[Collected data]

[Start of section]

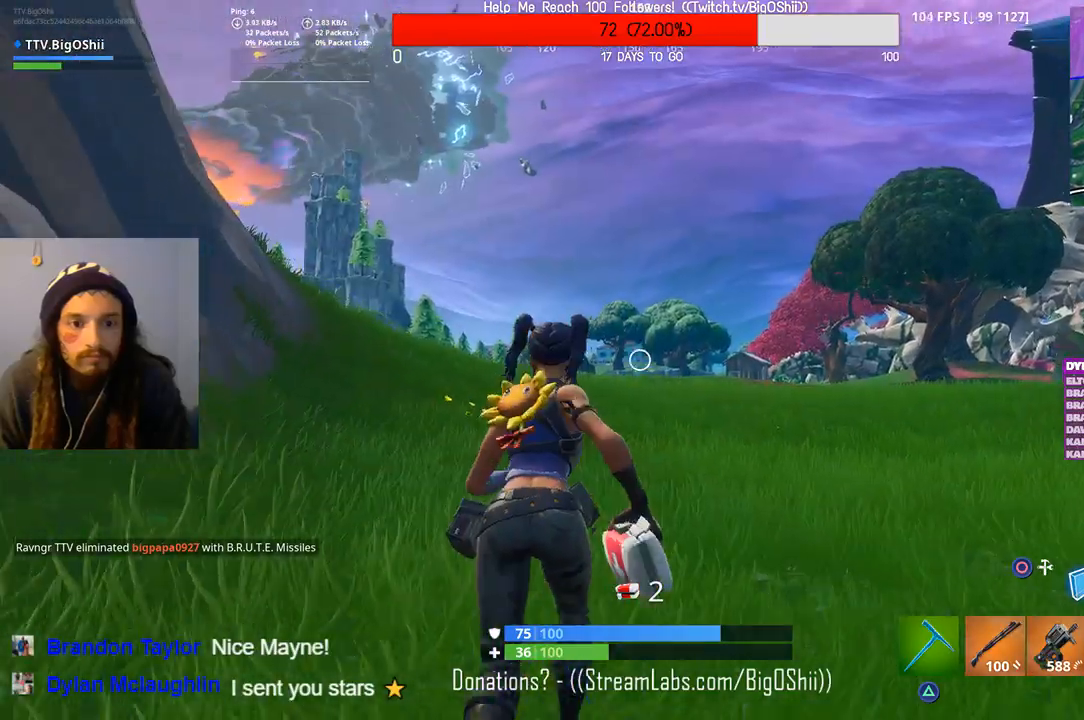
{"dt_ms": 500, "buttons": [], "left_stick": "up", "right_stick": "center", "events": [[200, "CIRCLE", "down"], [267, "right_stick", "down"], [300, "CIRCLE", "up"], [433, "right_stick", "center"]]}
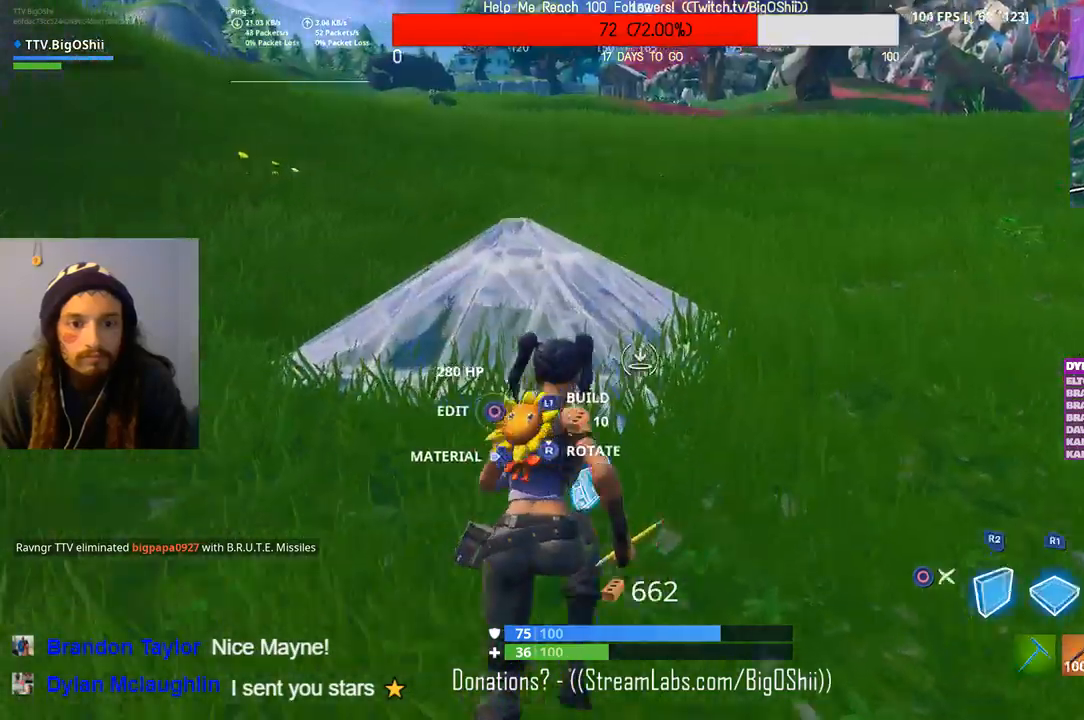
{"dt_ms": 500, "buttons": [], "left_stick": "up", "right_stick": "center", "events": [[233, "R1", "down"], [333, "R1", "up"]]}
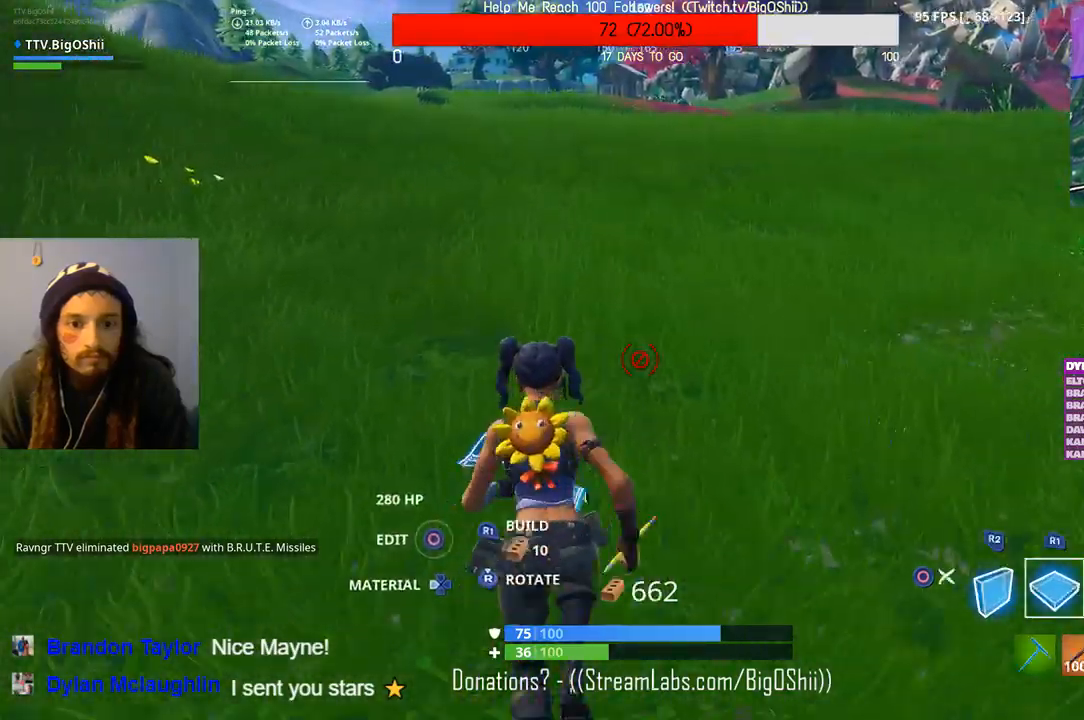
{"dt_ms": 500, "buttons": [], "left_stick": "up", "right_stick": "center", "events": [[367, "R1", "down"], [500, "R1", "up"]]}
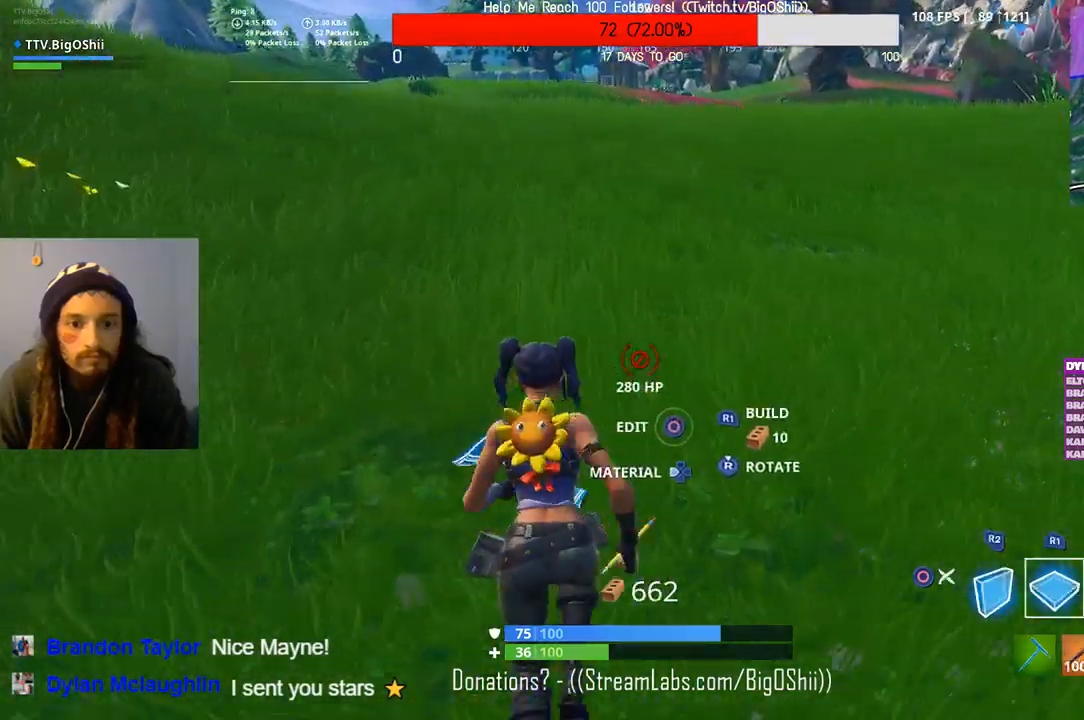
{"dt_ms": 1000, "buttons": [], "left_stick": "up", "right_stick": "center"}
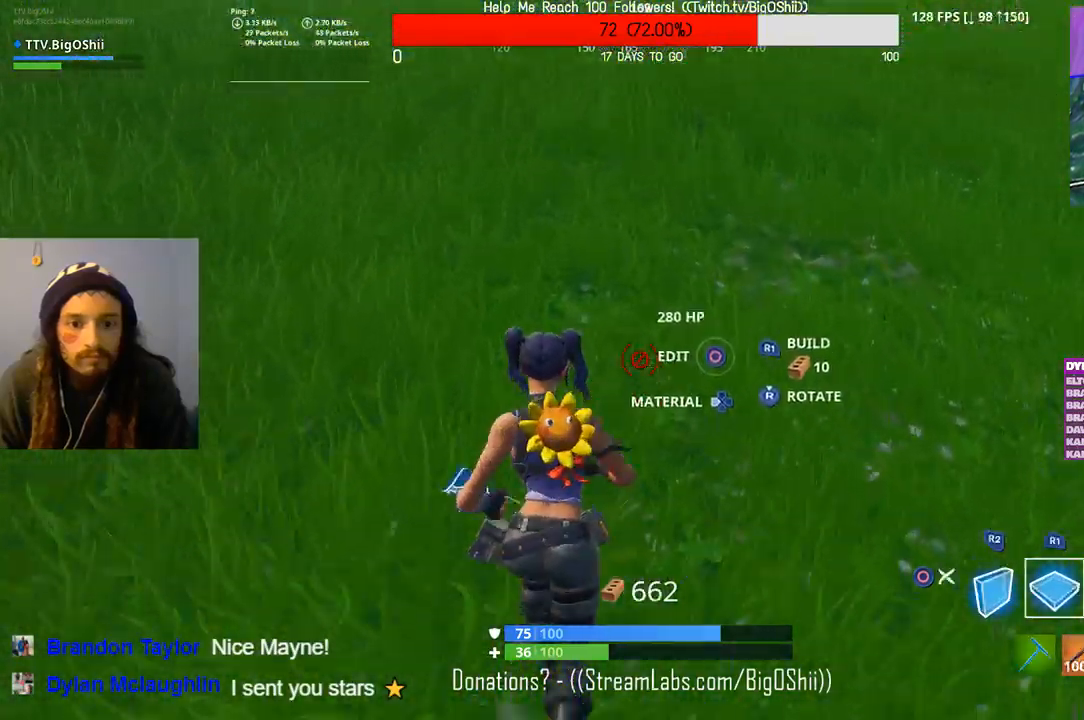
{"dt_ms": 500, "buttons": [], "left_stick": "up", "right_stick": "center", "events": [[300, "L1", "down"], [400, "L1", "up"]]}
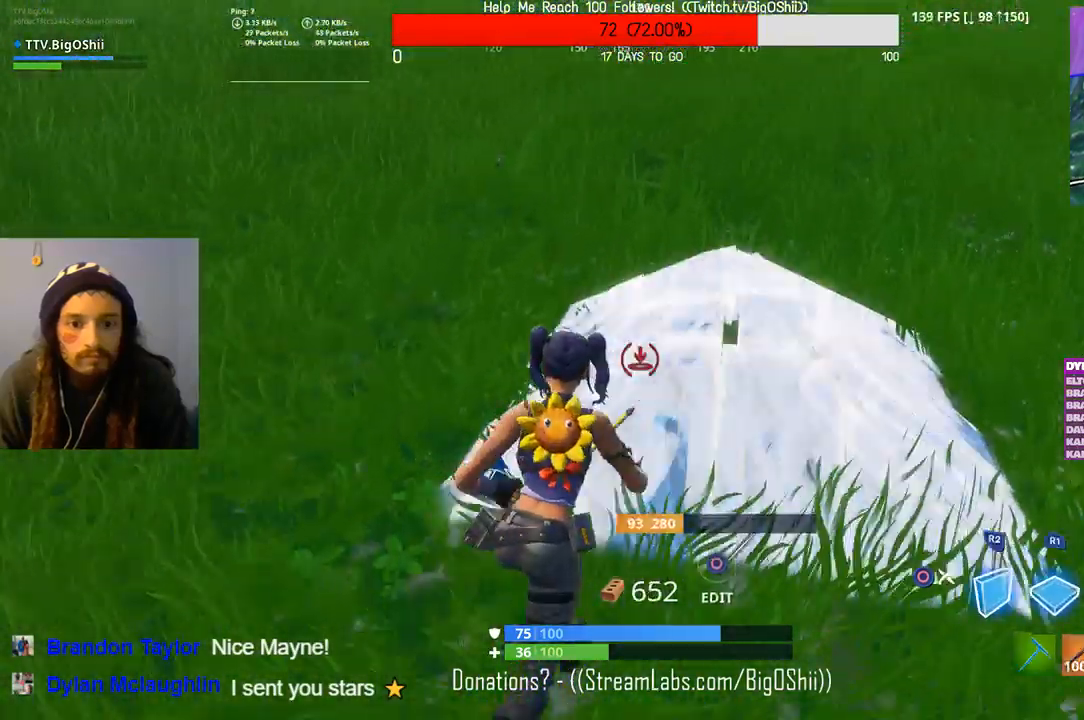
{"dt_ms": 500, "buttons": [], "left_stick": "down-left", "right_stick": "center", "events": [[133, "left_stick", "center"], [233, "left_stick", "down-left"], [300, "CIRCLE", "down"], [400, "CIRCLE", "up"]]}
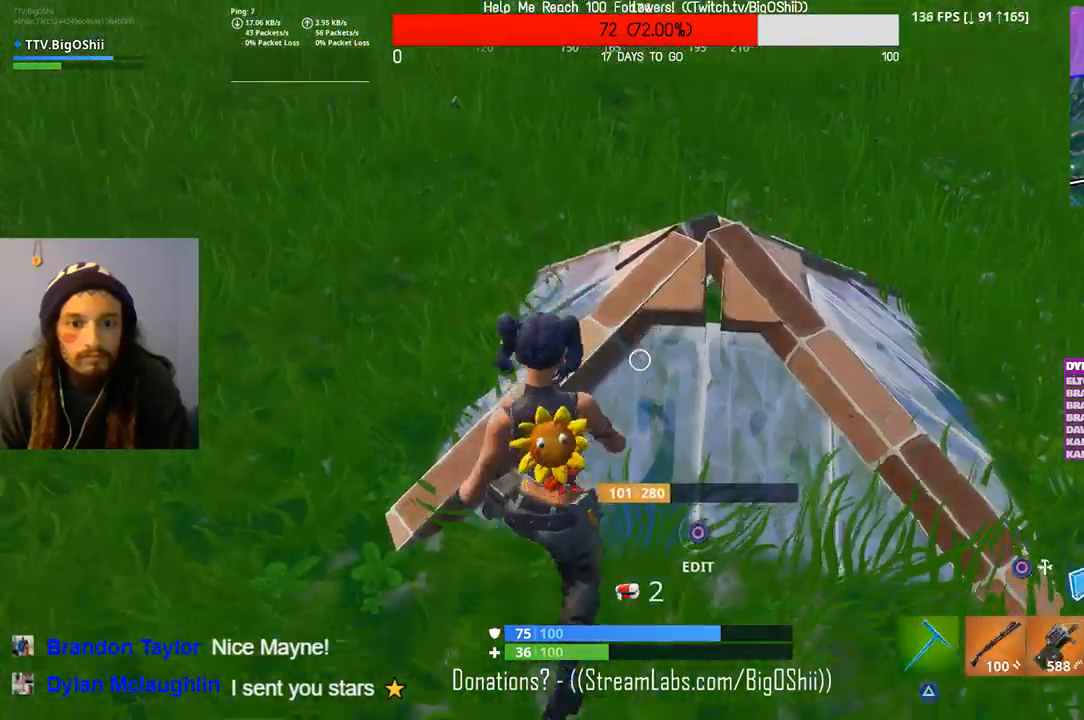
{"dt_ms": 500, "buttons": ["CIRCLE"], "left_stick": "center", "right_stick": "center", "events": [[200, "left_stick", "down-right"], [233, "right_stick", "right"], [367, "left_stick", "right"], [400, "CIRCLE", "down"], [467, "right_stick", "center"], [500, "left_stick", "center"]]}
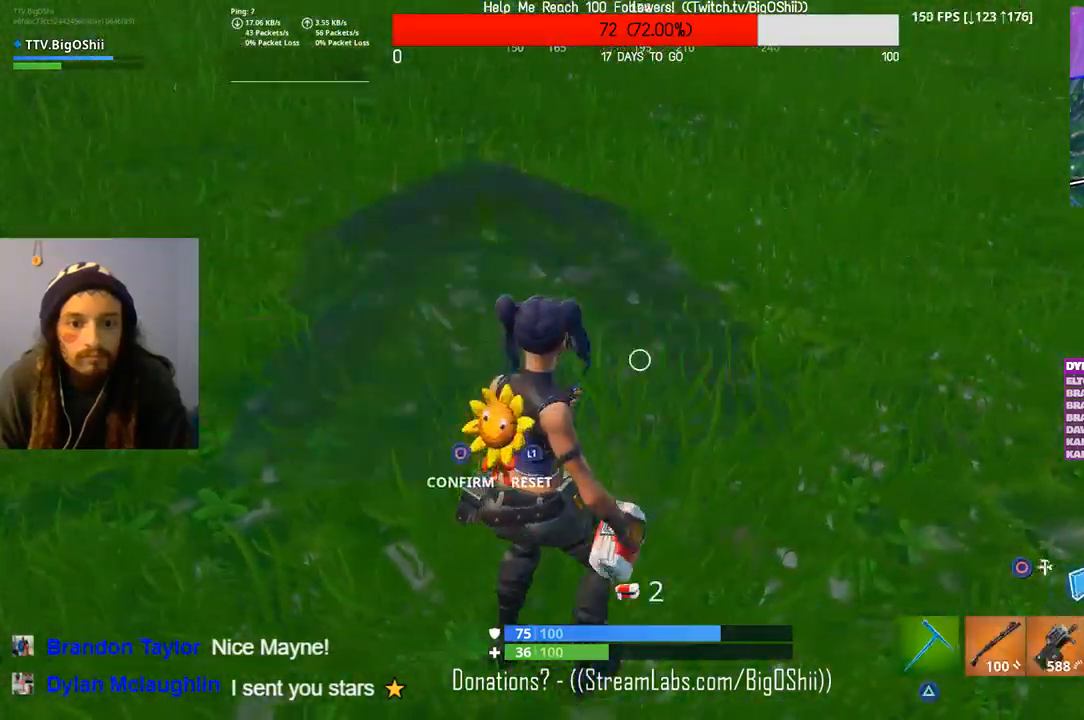
{"dt_ms": 1000, "buttons": [], "left_stick": "up", "right_stick": "center", "events": [[33, "left_stick", "left"], [100, "CIRCLE", "up"], [100, "right_stick", "left"], [133, "R2", "down"], [200, "CIRCLE", "down"], [200, "left_stick", "up"], [200, "right_stick", "center"], [300, "left_stick", "up-right"], [333, "R2", "up"], [367, "CIRCLE", "up"], [367, "right_stick", "right"], [467, "right_stick", "center"], [667, "R3", "down"], [767, "R3", "up"], [833, "left_stick", "center"], [1000, "left_stick", "up"]]}
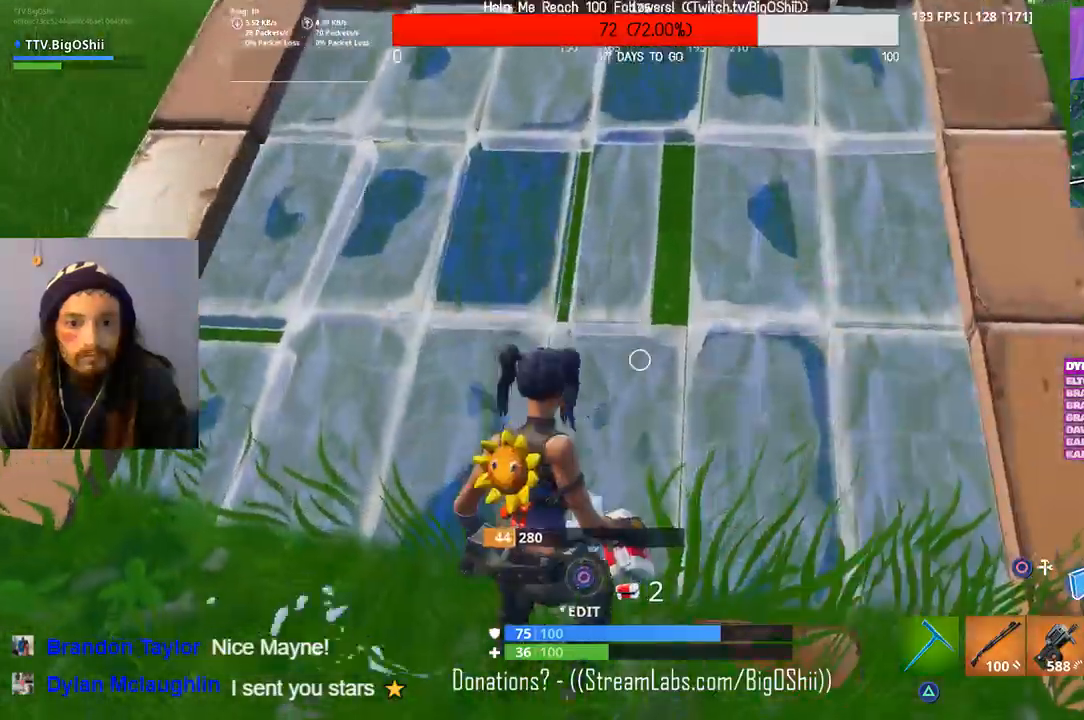
{"dt_ms": 1000, "buttons": [], "left_stick": "up", "right_stick": "center"}
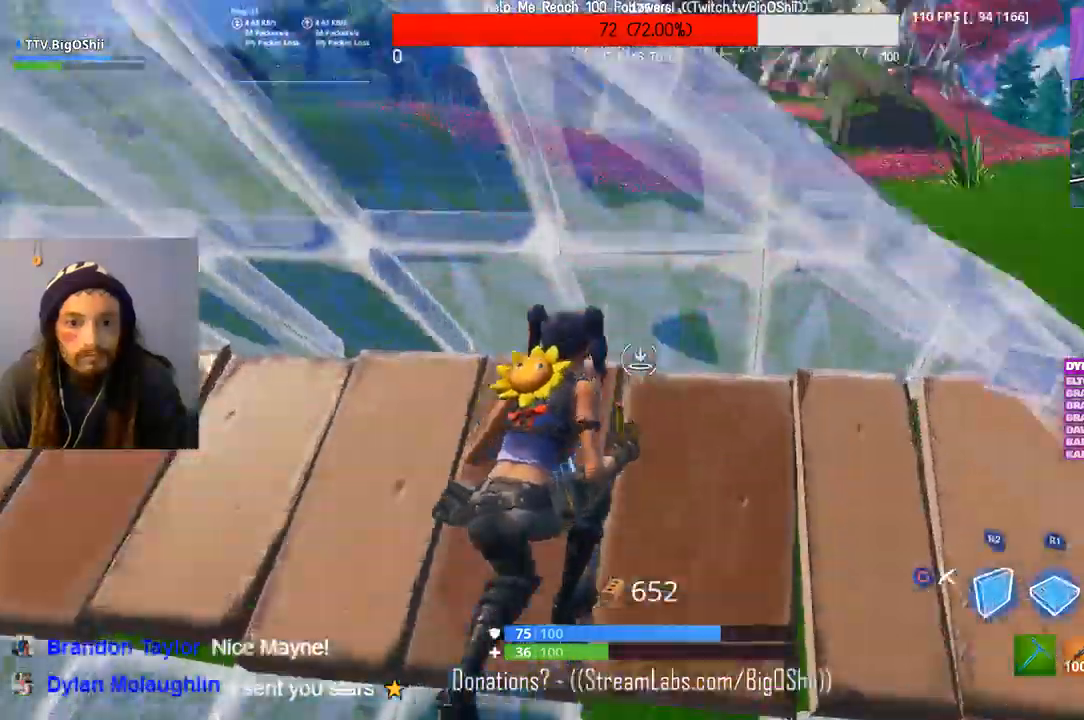
{"dt_ms": 500, "buttons": ["CROSS"], "left_stick": "down-left", "right_stick": "center", "events": [[67, "left_stick", "center"], [133, "left_stick", "down-left"], [400, "CROSS", "down"]]}
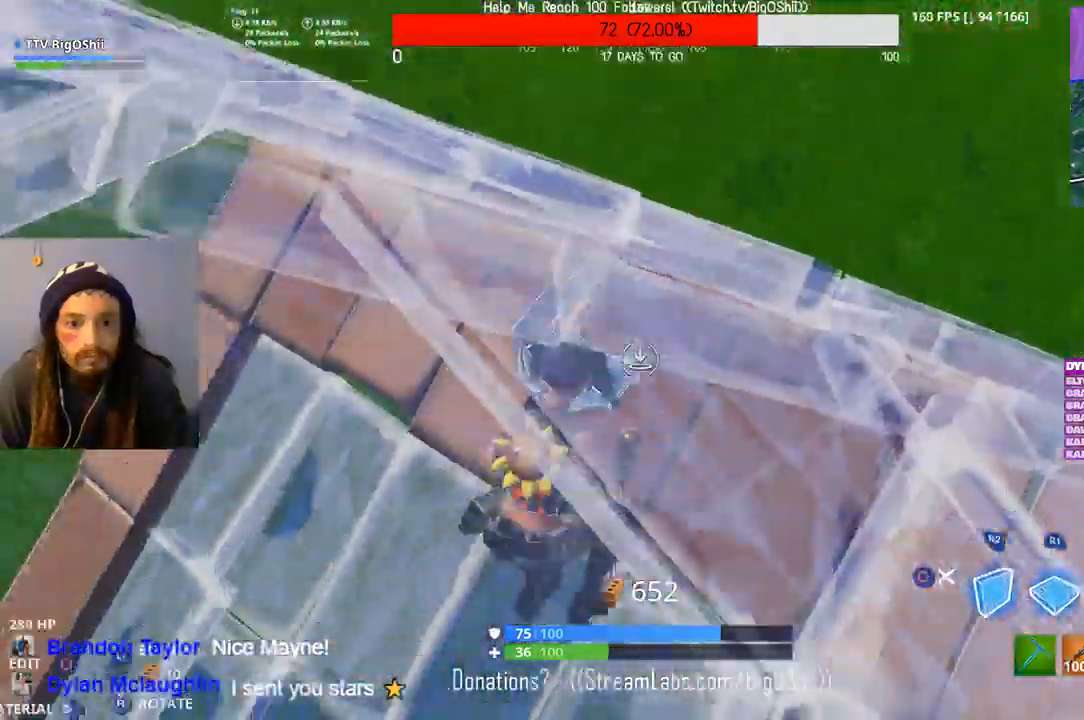
{"dt_ms": 500, "buttons": [], "left_stick": "center", "right_stick": "center", "events": [[33, "CROSS", "up"], [200, "R1", "down"], [200, "left_stick", "center"], [367, "R1", "up"]]}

[End of section]

Gather and copy every line of the data in which the string "CIRCLE" is found.

{"dt_ms": 500, "buttons": [], "left_stick": "up", "right_stick": "center", "events": [[200, "CIRCLE", "down"], [267, "right_stick", "down"], [300, "CIRCLE", "up"], [433, "right_stick", "center"]]}
{"dt_ms": 500, "buttons": [], "left_stick": "down-left", "right_stick": "center", "events": [[133, "left_stick", "center"], [233, "left_stick", "down-left"], [300, "CIRCLE", "down"], [400, "CIRCLE", "up"]]}
{"dt_ms": 500, "buttons": ["CIRCLE"], "left_stick": "center", "right_stick": "center", "events": [[200, "left_stick", "down-right"], [233, "right_stick", "right"], [367, "left_stick", "right"], [400, "CIRCLE", "down"], [467, "right_stick", "center"], [500, "left_stick", "center"]]}
{"dt_ms": 1000, "buttons": [], "left_stick": "up", "right_stick": "center", "events": [[33, "left_stick", "left"], [100, "CIRCLE", "up"], [100, "right_stick", "left"], [133, "R2", "down"], [200, "CIRCLE", "down"], [200, "left_stick", "up"], [200, "right_stick", "center"], [300, "left_stick", "up-right"], [333, "R2", "up"], [367, "CIRCLE", "up"], [367, "right_stick", "right"], [467, "right_stick", "center"], [667, "R3", "down"], [767, "R3", "up"], [833, "left_stick", "center"], [1000, "left_stick", "up"]]}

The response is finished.